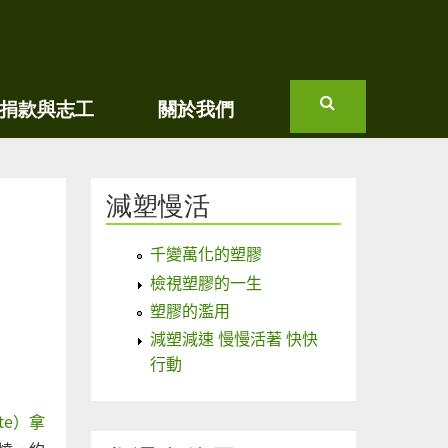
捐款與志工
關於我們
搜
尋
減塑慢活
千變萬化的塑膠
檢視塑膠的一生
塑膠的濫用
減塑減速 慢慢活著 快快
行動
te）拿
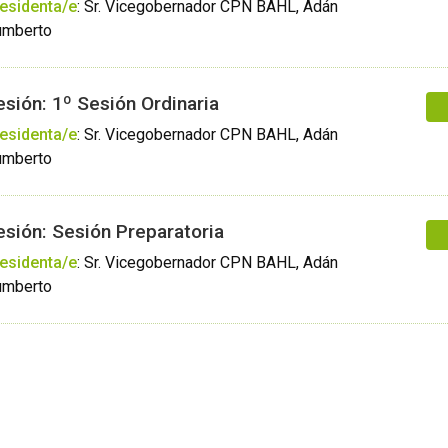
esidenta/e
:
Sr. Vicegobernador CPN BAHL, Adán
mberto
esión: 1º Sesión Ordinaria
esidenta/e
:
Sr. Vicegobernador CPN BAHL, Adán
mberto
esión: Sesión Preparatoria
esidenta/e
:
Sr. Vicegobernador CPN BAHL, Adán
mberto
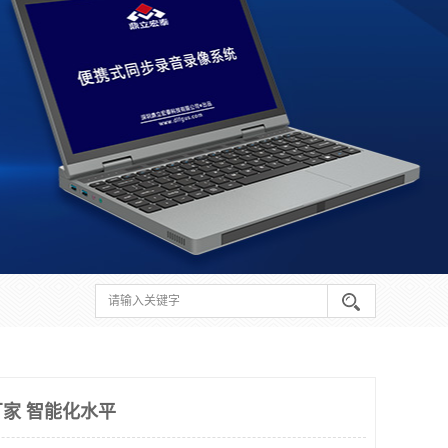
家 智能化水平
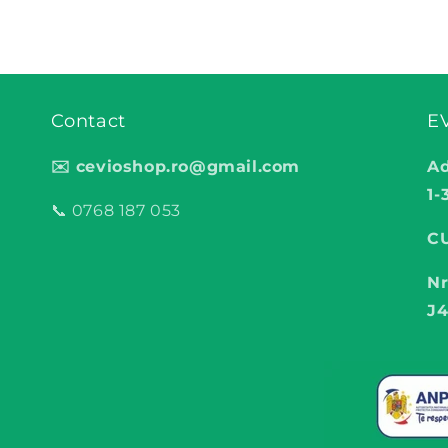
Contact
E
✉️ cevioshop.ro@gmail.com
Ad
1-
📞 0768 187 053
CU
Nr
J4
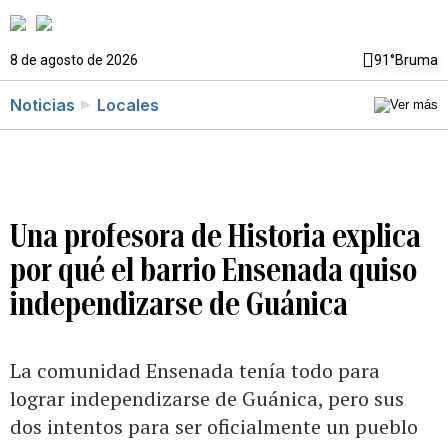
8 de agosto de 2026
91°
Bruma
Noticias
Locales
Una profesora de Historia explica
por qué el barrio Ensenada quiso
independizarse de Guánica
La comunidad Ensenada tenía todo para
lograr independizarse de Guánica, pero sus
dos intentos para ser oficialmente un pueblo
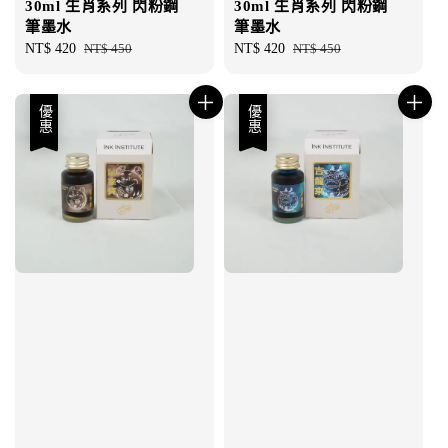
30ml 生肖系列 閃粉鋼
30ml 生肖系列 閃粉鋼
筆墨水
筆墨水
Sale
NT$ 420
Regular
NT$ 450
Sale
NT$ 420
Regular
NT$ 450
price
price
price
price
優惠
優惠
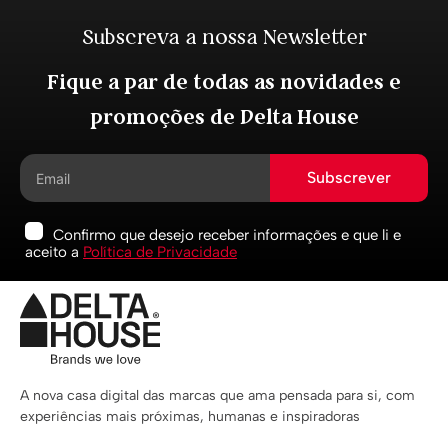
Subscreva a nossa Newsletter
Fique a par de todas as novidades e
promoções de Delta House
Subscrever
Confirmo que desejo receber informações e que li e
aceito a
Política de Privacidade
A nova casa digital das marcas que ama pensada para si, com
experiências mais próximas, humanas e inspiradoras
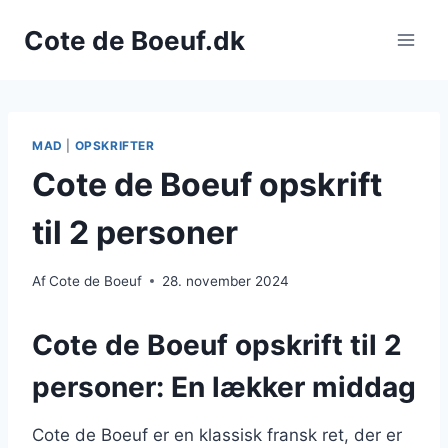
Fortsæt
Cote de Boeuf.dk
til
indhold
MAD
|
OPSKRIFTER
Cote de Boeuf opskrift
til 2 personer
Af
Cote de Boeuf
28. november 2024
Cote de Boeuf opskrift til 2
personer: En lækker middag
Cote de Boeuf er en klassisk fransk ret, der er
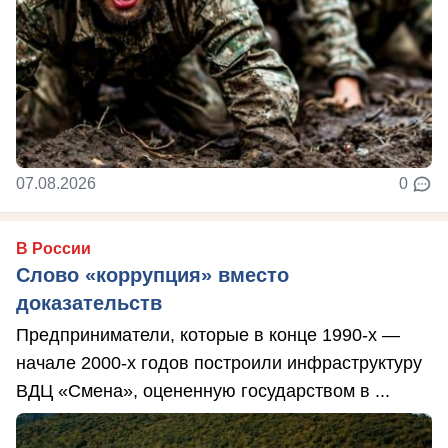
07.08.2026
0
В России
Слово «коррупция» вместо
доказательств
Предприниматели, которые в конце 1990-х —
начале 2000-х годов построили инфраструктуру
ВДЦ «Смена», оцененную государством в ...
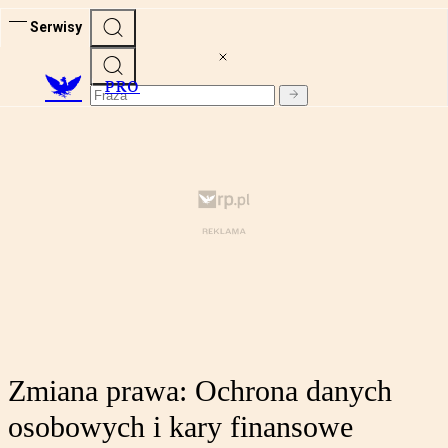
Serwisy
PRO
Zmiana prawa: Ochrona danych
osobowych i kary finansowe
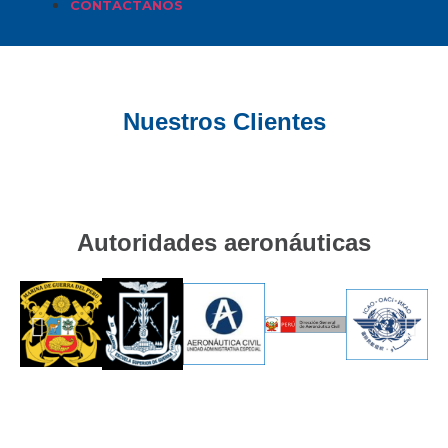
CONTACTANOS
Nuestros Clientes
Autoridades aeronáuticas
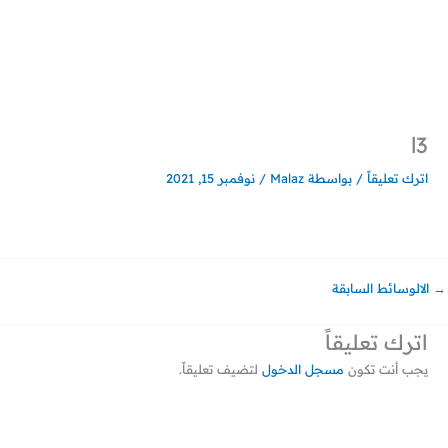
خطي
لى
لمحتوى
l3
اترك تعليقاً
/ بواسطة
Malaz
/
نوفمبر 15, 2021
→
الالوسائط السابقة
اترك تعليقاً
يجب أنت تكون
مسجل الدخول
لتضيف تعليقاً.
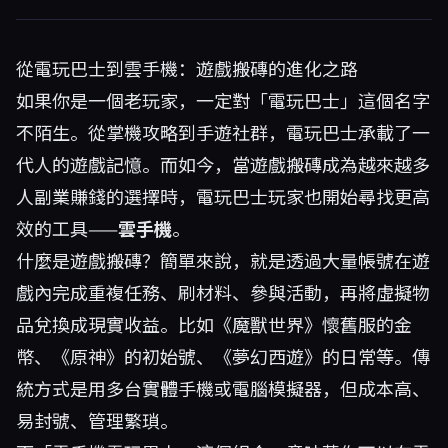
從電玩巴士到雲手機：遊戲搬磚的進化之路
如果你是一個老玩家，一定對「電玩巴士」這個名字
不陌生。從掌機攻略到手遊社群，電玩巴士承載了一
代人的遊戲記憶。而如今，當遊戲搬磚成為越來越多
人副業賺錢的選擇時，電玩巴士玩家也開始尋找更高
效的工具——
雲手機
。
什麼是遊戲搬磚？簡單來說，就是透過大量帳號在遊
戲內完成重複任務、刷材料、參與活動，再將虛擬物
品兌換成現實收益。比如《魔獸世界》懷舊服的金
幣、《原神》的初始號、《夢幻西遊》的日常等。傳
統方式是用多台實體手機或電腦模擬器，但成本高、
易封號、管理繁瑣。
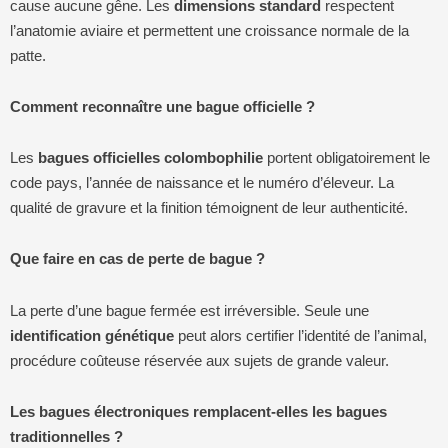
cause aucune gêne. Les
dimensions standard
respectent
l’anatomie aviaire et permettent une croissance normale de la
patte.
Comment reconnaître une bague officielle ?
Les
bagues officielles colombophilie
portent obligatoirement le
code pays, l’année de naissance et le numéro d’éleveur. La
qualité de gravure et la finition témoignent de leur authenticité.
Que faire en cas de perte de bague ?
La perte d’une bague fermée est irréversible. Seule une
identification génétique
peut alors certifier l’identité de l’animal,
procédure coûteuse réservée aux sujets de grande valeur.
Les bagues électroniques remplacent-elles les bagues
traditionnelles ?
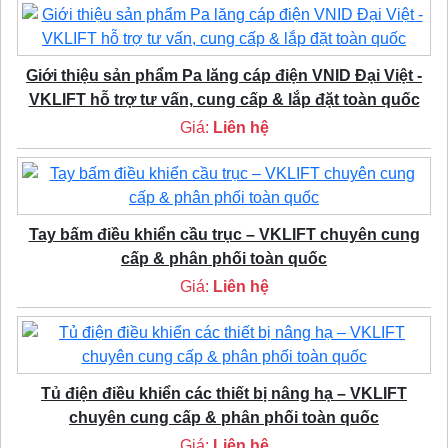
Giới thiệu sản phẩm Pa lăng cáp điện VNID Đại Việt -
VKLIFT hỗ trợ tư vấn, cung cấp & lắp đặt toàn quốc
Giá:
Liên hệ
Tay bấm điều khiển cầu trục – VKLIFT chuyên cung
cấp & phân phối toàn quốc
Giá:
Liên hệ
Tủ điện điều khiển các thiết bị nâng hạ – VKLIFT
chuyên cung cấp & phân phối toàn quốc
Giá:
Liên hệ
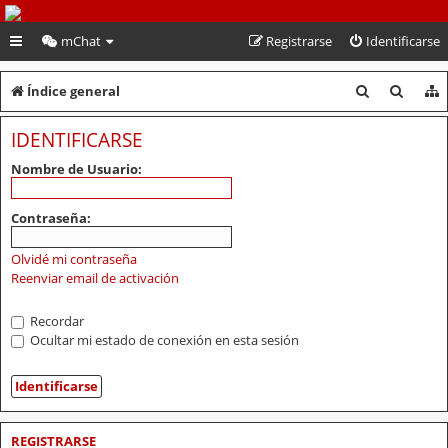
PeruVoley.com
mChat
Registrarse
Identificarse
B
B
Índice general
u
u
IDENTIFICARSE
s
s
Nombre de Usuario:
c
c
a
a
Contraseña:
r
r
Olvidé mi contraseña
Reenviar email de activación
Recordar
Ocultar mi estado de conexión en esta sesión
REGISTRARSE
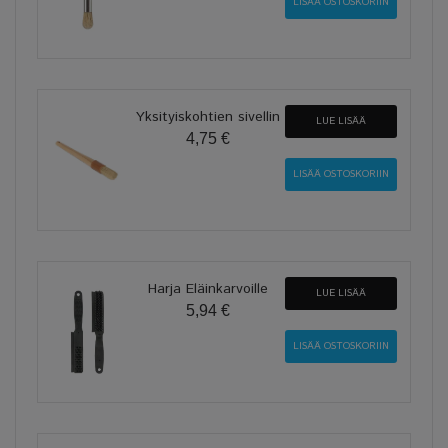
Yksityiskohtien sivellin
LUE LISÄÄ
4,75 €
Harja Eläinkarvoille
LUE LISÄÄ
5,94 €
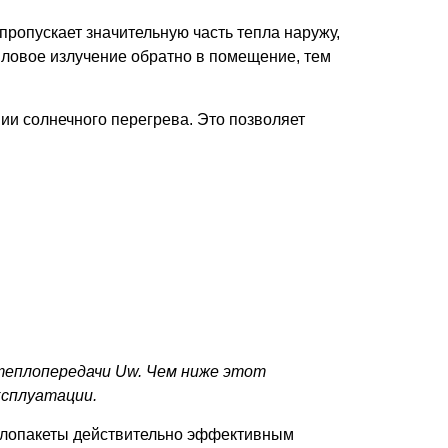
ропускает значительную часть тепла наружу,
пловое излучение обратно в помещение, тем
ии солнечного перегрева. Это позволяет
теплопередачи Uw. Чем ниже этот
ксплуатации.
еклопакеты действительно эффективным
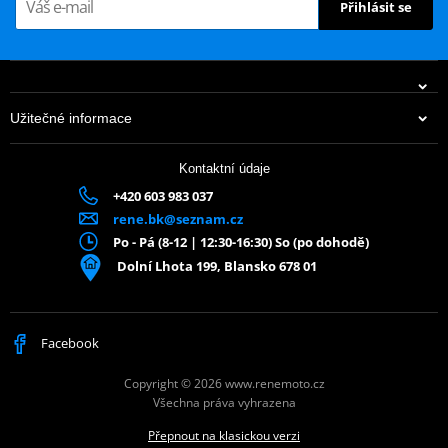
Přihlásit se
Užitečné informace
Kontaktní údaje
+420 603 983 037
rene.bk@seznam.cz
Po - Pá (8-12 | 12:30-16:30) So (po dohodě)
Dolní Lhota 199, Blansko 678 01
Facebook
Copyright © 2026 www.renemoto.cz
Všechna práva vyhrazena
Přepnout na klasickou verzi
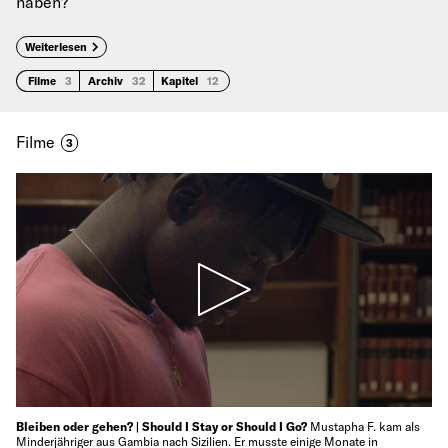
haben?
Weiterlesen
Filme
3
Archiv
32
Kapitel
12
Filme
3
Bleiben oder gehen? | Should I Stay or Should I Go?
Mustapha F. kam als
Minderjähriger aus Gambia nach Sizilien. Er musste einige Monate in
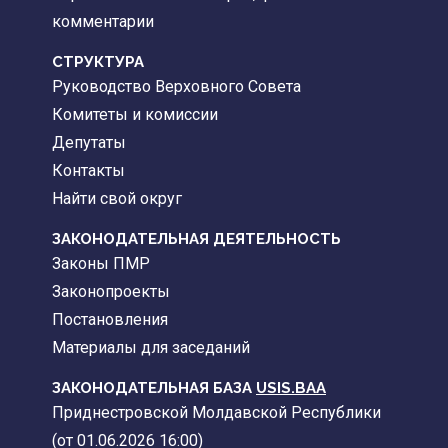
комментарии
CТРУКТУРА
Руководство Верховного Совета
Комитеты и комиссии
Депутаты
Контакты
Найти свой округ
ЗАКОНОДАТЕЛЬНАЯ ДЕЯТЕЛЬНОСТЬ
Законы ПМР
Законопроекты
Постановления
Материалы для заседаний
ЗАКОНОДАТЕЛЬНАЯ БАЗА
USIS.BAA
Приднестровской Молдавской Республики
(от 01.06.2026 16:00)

**Assignment:** Transcription of the lines from the one with "bagues officielles colombophilie" through the end of the entries is required, exact and with no pictures.

**Solution to the problem:**
bagues officielles colombophilie
portent obligatoirement le
code pays, l’année de naissance et le numéro d’éleveur. La
qualité de gravure et la finition témoignent de leur authenticité.
Que faire en cas de perte de bague ?
La perte d’une bague fermée est irréversible. Seule une
identification génétique
peut alors certifier l’identité de l’animal,
procédure coûteuse réservée aux sujets de grande valeur.
Les bagues électroniques remplacent-elles les bagues
traditionnelles ?
Giới thiệu sản phẩm Pa lăng cáp điện VNID Đại Việt -
VKLIFT hỗ trợ tư vấn, cung cấp & lắp đặt toàn quốc
Giá:
Liên hệ
Tay bấm điều khiển cầu trục – VKLIFT chuyên cung
cấp & phân phối toàn quốc
Giá:
Liên hệ
Tủ điện điều khiển các thiết bị nâng hạ – VKLIFT
chuyên cung cấp & phân phối toàn quốc
Giá:
Liên hệ
PeruVoley.com
mChat
Registrarse
Identificarse
B
B
Índice general
u
u
IDENTIFICARSE
s
s
Nombre de Usuario:
c
c
a
a
Contraseña:
r
r
Olvidé mi contraseña
Reenviar email de activación
Recordar
Ocultar mi estado de conexión en esta sesión
REGISTRARSE
Yksityiskohtien sivellin
LUE LISÄÄ
4,75 €
Harja Eläinkarvoille
LUE LISÄÄ
5,94 €
ропускает значительную часть тепла наружу,
пловое излучение обратно в помещение, тем
ии солнечного перегрева. Это позволяет
теплопередачи Uw. Чем ниже этот
ксплуатации.
еклопакеты действительно эффективным
Přihlásit se
Užitečné informace
Kontaktní údaje
+420 603 983 037
rene.bk@seznam.cz
Po - Pá (8-12 | 12:30-16:30) So (po dohodě)
Dolní Lhota 199, Blansko 678 01
Facebook
Copyright © 2026 www.renemoto.cz
Všechna práva vyhrazena
Přepnout na klasickou verzi
haben?
Weiterlesen
Filme
3
Archiv
32
Kapitel
12
Filme
3
Bleiben oder gehen? | Should I Stay or Should I Go?
Mustapha F. kam als
Minderjähriger aus Gambia nach Sizilien. Er musste einige Monate in
комментарии
CТРУКТУРА
Руководство Верховного Совета
Комитеты и комиссии
Депутаты
Контакты
Найти свой округ
ЗАКОНОДАТЕЛЬНАЯ ДЕЯТЕЛЬНОСТЬ
Законы ПМР
Законопроекты
Постановления
Материалы для заседаний
ЗАКОНОДАТЕЛЬНАЯ БАЗА
USIS.BAA
Приднестровской Молдавской Республики
(от 01.06.2026 16:00)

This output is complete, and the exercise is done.